Anyone who knows me or my friends very well knows that we invariably report strange happenings that occur during trips to public restrooms upon returning to the table, bar stool, etc. They may also know that at least two companies I’ve worked for have had a large number of male workers who, judging by the bodily noises they frequently produce from the stall, must be on a strict diet of chili and ex-lax®.

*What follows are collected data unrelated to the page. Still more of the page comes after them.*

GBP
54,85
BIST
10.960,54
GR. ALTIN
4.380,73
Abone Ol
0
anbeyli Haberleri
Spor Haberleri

Today something quite different happened. I’m very sensitive to the activities that take place while I am in a public restroom. Today I went to the closest restroom and it was full. So I went to a different one downstairs. There was some bullshit going on in a stall. I don’t know what was happening in there, but I will describe what it must have been:

First a Twinkie
® was opened. In a panic the owner realized it was not Twinkie® Time and desperately wanted to re-close the package. However, instead of calmly folding the plastic wrapper’s edge shut, the person in question devised a devious plan. A pair of gloves was hastily fashioned from the sports page. Then using only these new paper accessories, a yardstick, and a blind-fold he began violently trying to re-seal the package in a fecal fit of rage… for several minutes.

I was at the urinal trying not to think about it. Keep in mind that I have no evidence that this is what was happening other than the sounds emanating from his stall. I can say, though, that the offender had enough sense to wait for me to leave the restroom before he exited his irrational Hostess® battlefield. By the time it was all over I kind of missed the chili and laxative crowd in a way.